それは一体どういう事なのかと疑問の視線を向けられた美鶴は、考えながら口を開く。
「花村の時の事を想いだしてみろ。花村に関係のあるジュネスがあっただろう? なら、堂島がここにいる以上、堂島と関係の深い稲羽署があってもおかしくはない」
「……雪子の件はどうなるんだ?」
マヨナカテレビに映った雪子は、どこか……それこそ本人の言葉を信じるのなら、白馬の王子様を捜してどこかの建物に入った。
マヨナカテレビに映った者の願望……願望? とにかく何らかの理由によって、その舞台とでも呼ぶべき物が生み出されるのではないかと思ったんだが。
いやまぁ、それを言うのなら花村の件が分からないが。
「残念だが、それについてはまだ分からないというのが正直なところだ。何しろ今の状況ではまだTVの中に入れられた者の数が少ない。……いや、客観的に見れば、それは間違いなく私達にとって利益なのだが。それとは別の意味で、まだ何も分かっていない状態なのも事実。この辺は、言いたくはないがこの先に事件が進展する事で明らかになっていくだろう」
「今は無理か」
実際問題、今のところTVの中に入れられて殺されたのは山野真由美しかいないのも事実。

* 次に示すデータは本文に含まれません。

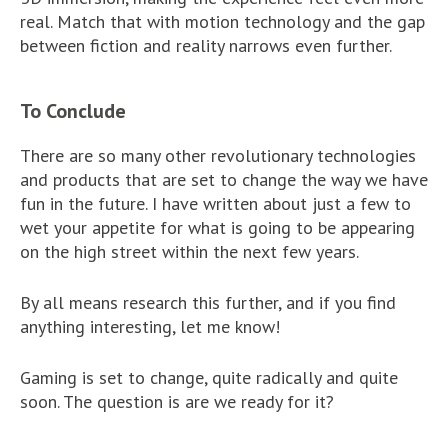
real. Match that with motion technology and the gap
between fiction and reality narrows even further.
To Conclude
There are so many other revolutionary technologies
and products that are set to change the way we have
fun in the future. I have written about just a few to
wet your appetite for what is going to be appearing
on the high street within the next few years.
By all means research this further, and if you find
anything interesting, let me know!
Gaming is set to change, quite radically and quite
soon. The question is are we ready for it?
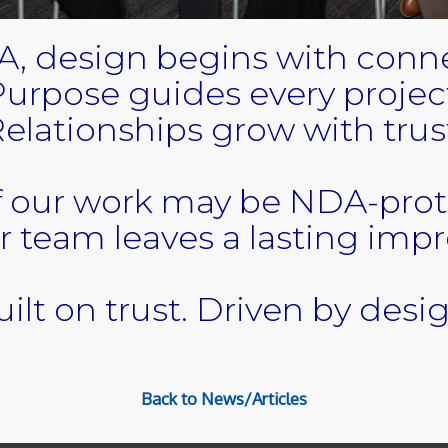
A, design begins with conne
urpose guides every projec
elationships grow with trus
 our work may be NDA-pro
r team leaves a lasting impr
ilt on trust. Driven by desi
Back to News/Articles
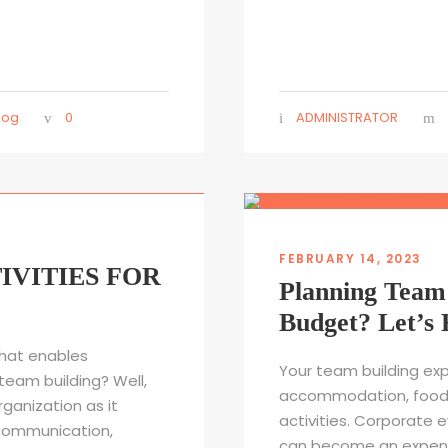
log
0
ADMINISTRATOR
FEBRUARY 14, 2023
IVITIES FOR
Planning Team 
Budget? Let’s 
hat enables
Your team building exp
team building? Well,
accommodation, food/d
rganization as it
activities. Corporate 
communication,
can become an expensiv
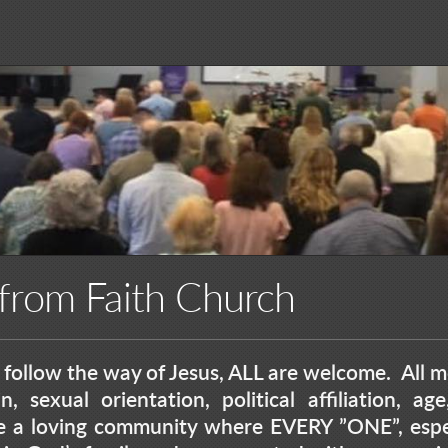
rom Faith Church
follow the way of Jesus, ALL are welcome. All me
n, sexual orientation, political affiliation, a
e a loving community where EVERY ”ONE”, espec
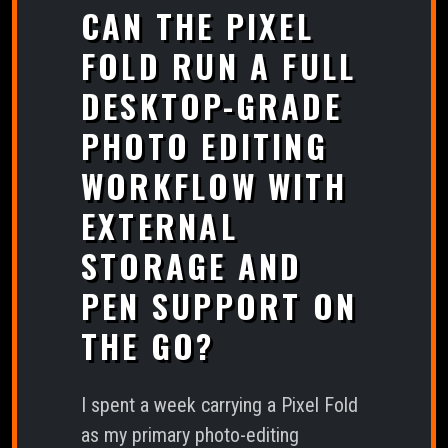
CAN THE PIXEL
FOLD RUN A FULL
DESKTOP-GRADE
PHOTO EDITING
WORKFLOW WITH
EXTERNAL
STORAGE AND
PEN SUPPORT ON
THE GO?
I spent a week carrying a Pixel Fold
as my primary photo-editing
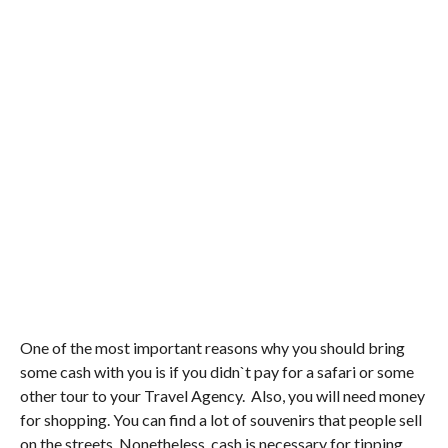
One of the most important reasons why you should bring
some cash with you is if you didn`t pay for a safari or some
other tour to your Travel Agency. Also, you will need money
for shopping. You can find a lot of souvenirs that people sell
on the streets. Nonetheless, cash is necessary for tipping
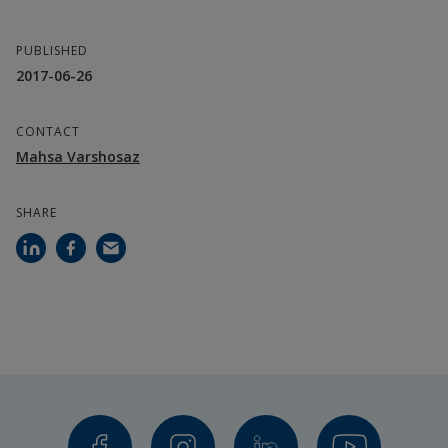
PUBLISHED
2017-06-26
CONTACT
Mahsa Varshosaz
SHARE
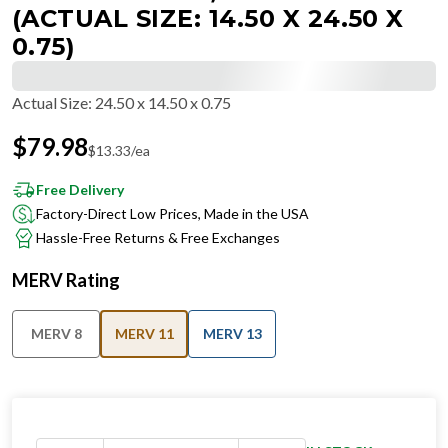
(ACTUAL SIZE: 14.50 X 24.50 X
0.75)
Actual Size
:
24.50 x 14.50 x 0.75
$
79.98
$
13.33
/ea
Free Delivery
Factory-Direct Low Prices, Made in the USA
Hassle-Free Returns & Free Exchanges
MERV Rating
MERV 8
MERV 11
MERV 13
IN STOCK
−
+
Ships in 24 hours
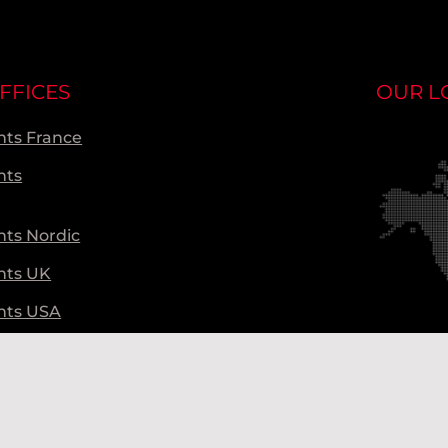
FFICES
OUR L
ts France
nts
ts Nordic
nts UK
nts USA
ts Global
Ou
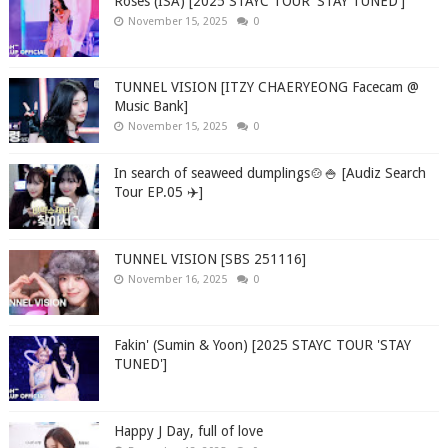
Roses (ISA) [2025 STAYC TOUR 'STAY TUNED']
November 15, 2025
0
TUNNEL VISION [ITZY CHAERYEONG Facecam @
Music Bank]
November 15, 2025
0
In search of seaweed dumplings🍲🍚 [Audiz Search
Tour EP.05 ✈️]
TUNNEL VISION [SBS 251116]
November 16, 2025
0
Fakin' (Sumin & Yoon) [2025 STAYC TOUR 'STAY
TUNED']
Happy J Day, full of love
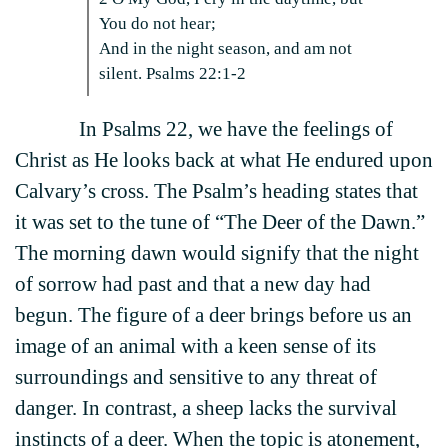
You do not hear;
And in the night season, and am not
silent. Psalms 22:1-2
In Psalms 22, we have the feelings of
Christ as He looks back at what He endured upon
Calvary’s cross. The Psalm’s heading states that
it was set to the tune of “The Deer of the Dawn.”
The morning dawn would signify that the night
of sorrow had past and that a new day had
begun. The figure of a deer brings before us an
image of an animal with a keen sense of its
surroundings and sensitive to any threat of
danger. In contrast, a sheep lacks the survival
instincts of a deer. When the topic is atonement,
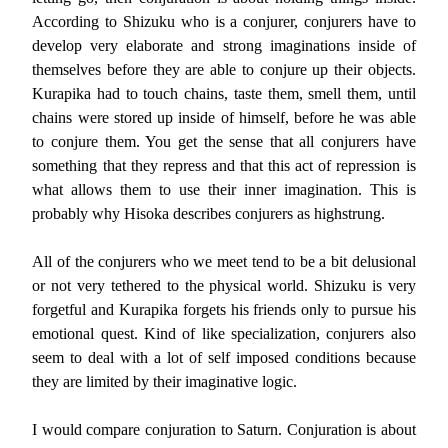
According to Shizuku who is a conjurer, conjurers have to
develop very elaborate and strong imaginations inside of
themselves before they are able to conjure up their objects.
Kurapika had to touch chains, taste them, smell them, until
chains were stored up inside of himself, before he was able
to conjure them. You get the sense that all conjurers have
something that they repress and that this act of repression is
what allows them to use their inner imagination. This is
probably why Hisoka describes conjurers as highstrung.
All of the conjurers who we meet tend to be a bit delusional
or not very tethered to the physical world. Shizuku is very
forgetful and Kurapika forgets his friends only to pursue his
emotional quest. Kind of like specialization, conjurers also
seem to deal with a lot of self imposed conditions because
they are limited by their imaginative logic.
I would compare conjuration to Saturn. Conjuration is about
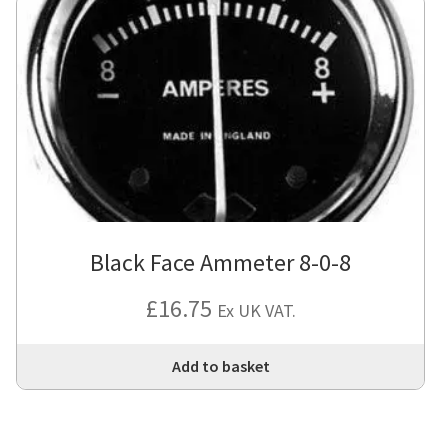
Black Face Ammeter 8-0-8
£
16.75
Ex UK VAT.
Add to basket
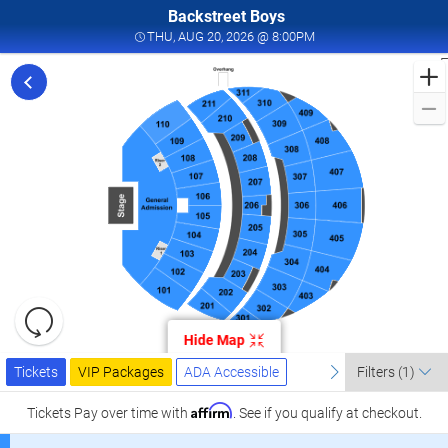
Backstreet Boys
THU, AUG 20, 2026 @ 
THU, AUG 20, 2026 @ 8:00PM
F
t
B
B
L
a
2
S
l
L
Resets
the
Hide Map
zoom
Reset
Ticket
level
Tickets
Packages
ADA Accessible
previous
Map
next
Tickets
VIP Packages
ADA Accessible
Filters
(1)
Types
and
directional
Affirm
Tickets
Pay over time with
. See if you qualify at checkout.
pan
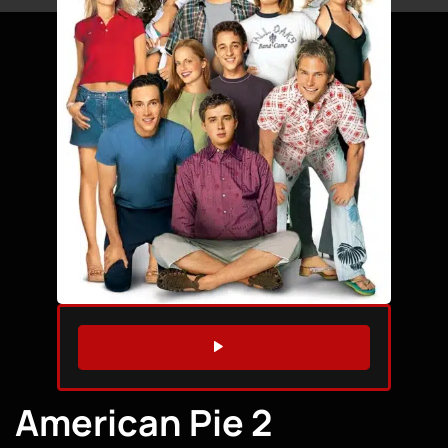
WATCH TRAILER
American Pie 2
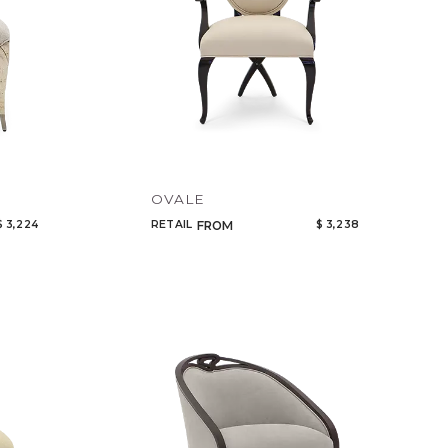
OVALE
$ 3,224
RETAIL
$ 3,238
FROM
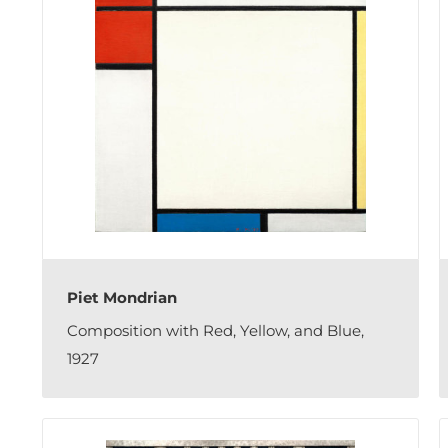
Piet Mondrian
Composition with Red, Yellow, and Blue,
1927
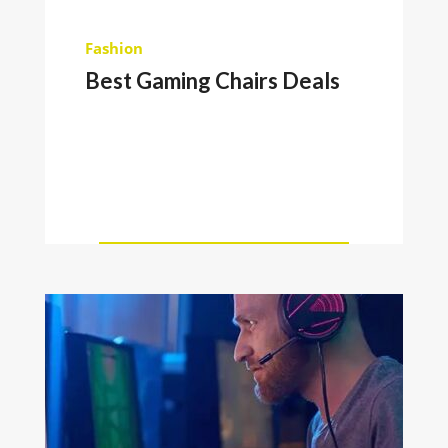
Fashion
Best Gaming Chairs Deals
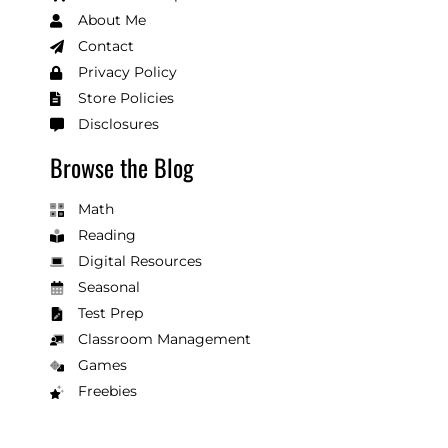
About Me
Contact
Privacy Policy
Store Policies
Disclosures
Browse the Blog
Math
Reading
Digital Resources
Seasonal
Test Prep
Classroom Management
Games
Freebies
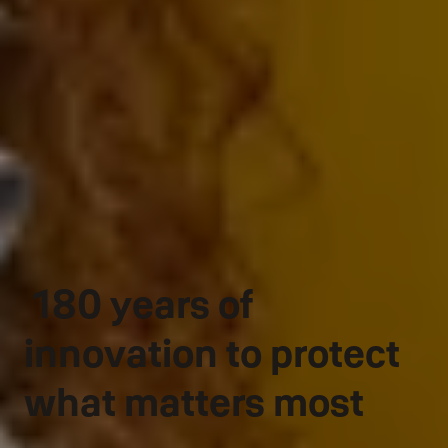
180 years of
innovation to protect
what matters most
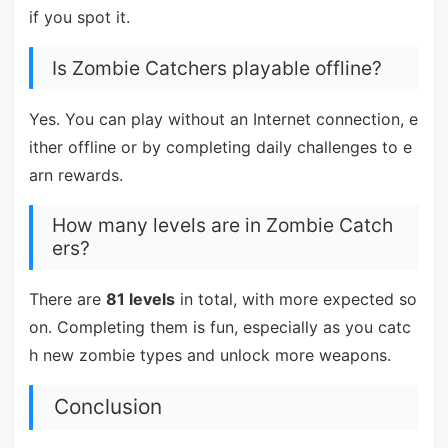
if you spot it.
Is Zombie Catchers playable offline?
Yes. You can play without an Internet connection, e
ither offline or by completing daily challenges to e
arn rewards.
How many levels are in Zombie Catch
ers?
There are
81 levels
in total, with more expected so
on. Completing them is fun, especially as you catc
h new zombie types and unlock more weapons.
Conclusion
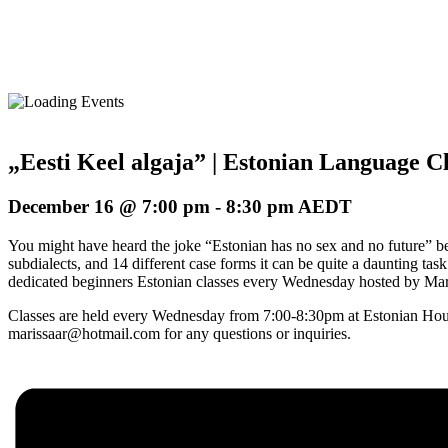
„Eesti Keel algaja” | Estonian Language Cl
December 16 @ 7:00 pm
-
8:30 pm
AEDT
You might have heard the joke “Estonian has no sex and no future” befo
subdialects, and 14 different case forms it can be quite a daunting ta
dedicated beginners Estonian classes every Wednesday hosted by Maris
Classes are held every Wednesday from 7:00-8:30pm at Estonian Hous
marissaar@hotmail.com for any questions or inquiries.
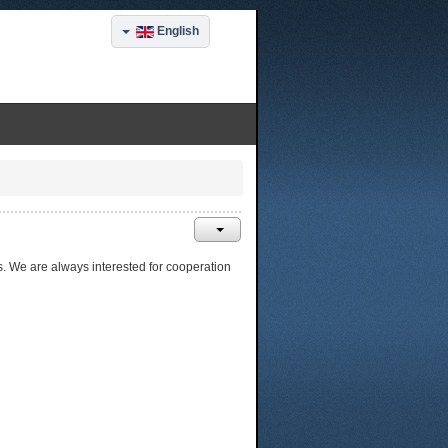
English
ts. We are always interested for cooperation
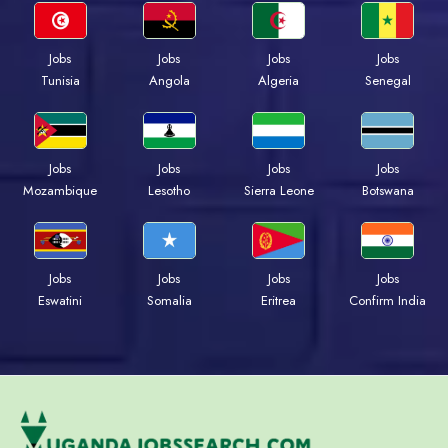
Jobs
Jobs
Jobs
Jobs
Tunisia
Angola
Algeria
Senegal
Jobs
Jobs
Jobs
Jobs
Mozambique
Lesotho
Sierra Leone
Botswana
Jobs
Jobs
Jobs
Jobs
Eswatini
Somalia
Eritrea
Confirm India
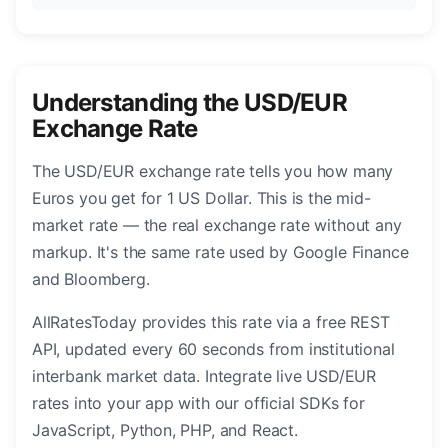
Understanding the USD/EUR
Exchange Rate
The USD/EUR exchange rate tells you how many
Euros you get for 1 US Dollar. This is the mid-
market rate — the real exchange rate without any
markup. It's the same rate used by Google Finance
and Bloomberg.
AllRatesToday provides this rate via a free REST
API, updated every 60 seconds from institutional
interbank market data. Integrate live USD/EUR
rates into your app with our official SDKs for
JavaScript, Python, PHP, and React.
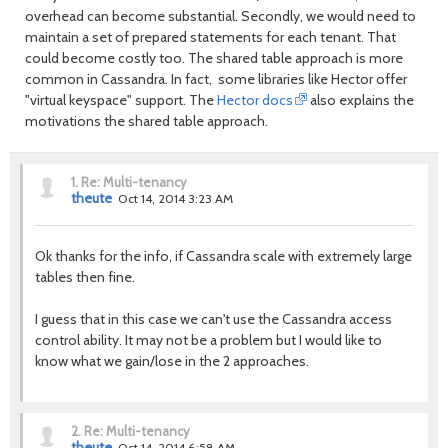
overhead can become substantial. Secondly, we would need to
maintain a set of prepared statements for each tenant. That
could become costly too. The shared table approach is more
common in Cassandra. In fact, some libraries like Hector offer
"virtual keyspace" support. The
Hector docs
also explains the
motivations the shared table approach.
1.
Re: Multi-tenancy
theute
Oct 14, 2014 3:23 AM
Ok thanks for the info, if Cassandra scale with extremely large
tables then fine.
I guess that in this case we can't use the Cassandra access
control ability. It may not be a problem but I would like to
know what we gain/lose in the 2 approaches.
2.
Re: Multi-tenancy
theute
Oct 14, 2014 6:58 AM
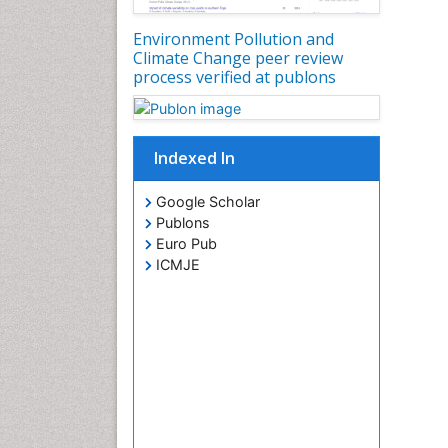
Environment Pollution and
Climate Change peer review
process verified at publons
Indexed In
Google Scholar
Publons
Euro Pub
ICMJE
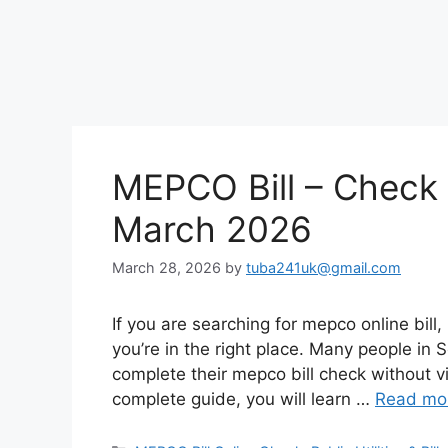
MEPCO Bill – Check
March 2026
March 28, 2026
by
tuba241uk@gmail.com
If you are searching for mepco online bill, 
you’re in the right place. Many people in 
complete their mepco bill check without vis
complete guide, you will learn …
Read mo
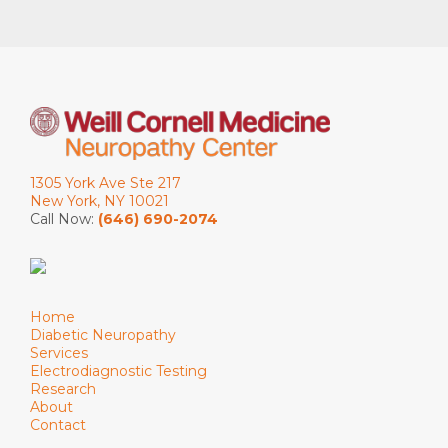
1305 York Ave Ste 217
New York, NY 10021
Call Now:
(646) 690-2074
Home
Diabetic Neuropathy
Services
Electrodiagnostic Testing
Research
About
Contact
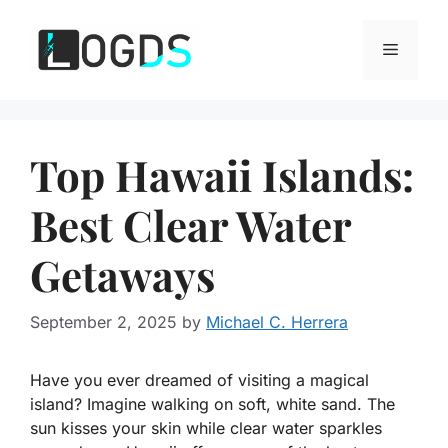
Skip
to
Menu
content
Top Hawaii Islands:
Best Clear Water
Getaways
September 2, 2025
by
Michael C. Herrera
Have you ever dreamed of visiting a magical
island? Imagine walking on soft, white sand. The
sun kisses your skin while clear water sparkles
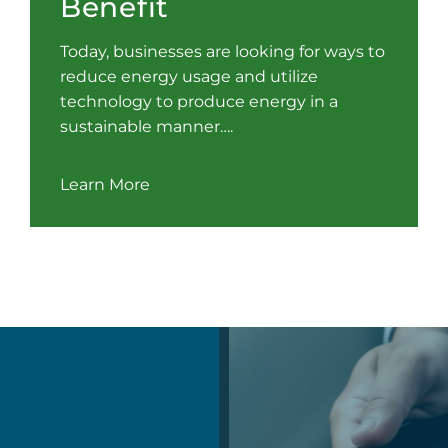
Benefit
Today, businesses are looking for ways to
reduce energy usage and utilize
technology to produce energy in a
sustainable manner….
Learn More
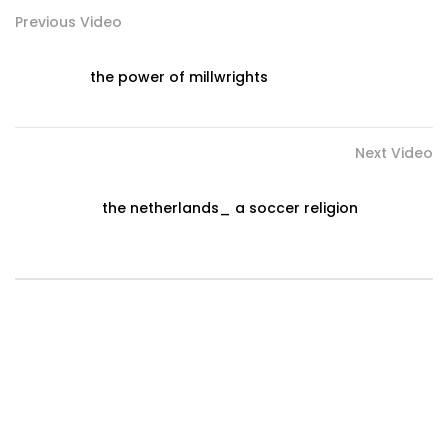
Previous Video
the power of millwrights
Next Video
the netherlands_ a soccer religion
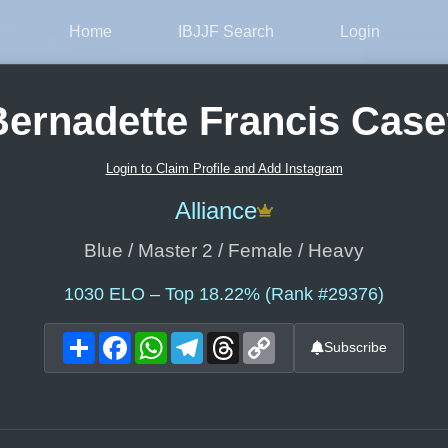
Home
IBJJF Search
Login
Bernadette Francis Case
Login to Claim Profile and Add Instagram
Alliance
Blue / Master 2 / Female / Heavy
1030
ELO – Top 18.22% (Rank #29376)
Share
Facebook
WhatsApp
Telegram
Threads
Copy
Subscribe
Link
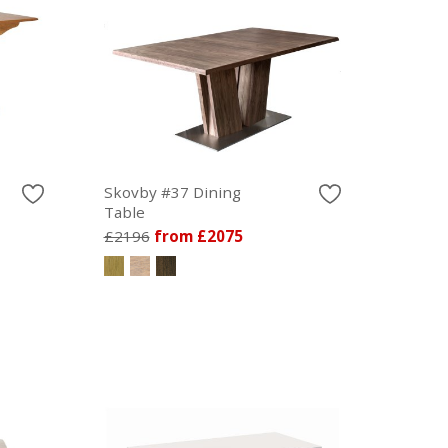
Skovby #37 Dining
Table
£2196
from £2075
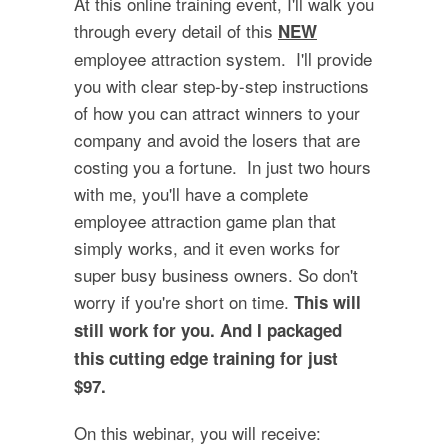
At this online training event, I'll walk you
through every detail of this
NEW
employee attraction system. I'll provide
you with clear step-by-step instructions
of how you can attract winners to your
company and avoid the losers that are
costing you a fortune. In just two hours
with me, you'll have a complete
employee attraction game plan that
simply works, and it even works for
super busy business owners. So don't
worry if you're short on time.
This will
still work for you. And I packaged
this cutting edge training for just
$97.
On this webinar, you will receive:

この事件の原作では、恐らく早紀が第2の被害者だったのだろう。
それに続いて、第3、第4……といった具合になっていたのかもしれないが。
生憎とその辺については今となってはもうどうにもならないし、俺が以前にこの世界の原作について知っていても、その知識もニュクスの一件で消えているので、どうにもならない。
……そういう意味だと、早紀を助けられたというだけで原作を悪くない方向に向けられているのかもしれないな。
その辺は実際に色々とやってみなければどうにもならない事だったりするんだが。
「なら、その件についてはそれでいいとして……で、どうする?」
そう聞いたのは、当然のように堂島。
堂島は俺の言葉に少し驚いたように視線を向けてくる。
「俺に聞いてるのか?」
「お前以外の、一体誰に聞けと?」
「それは……」
反射的に自分に聞いているのかと言った堂島だったが、すぐに何も言えなくなる。
今この状況の中で、一体誰が稲羽署と関係があるのか。
それは堂島にもしっかりと分かっていたからだろう。
堂島以外の面子は、俺、美鶴、ムラタ、五飛だ。
美鶴以外はそもそもこの世界の出身ではないし、美鶴もまたこの世界の出身ではあるが、稲羽市とは縁が薄い。
そうなると、稲羽署と関係があるのは堂島だけであり……
「分かった、行こう」
最終的に、堂島はそう告げるのだった。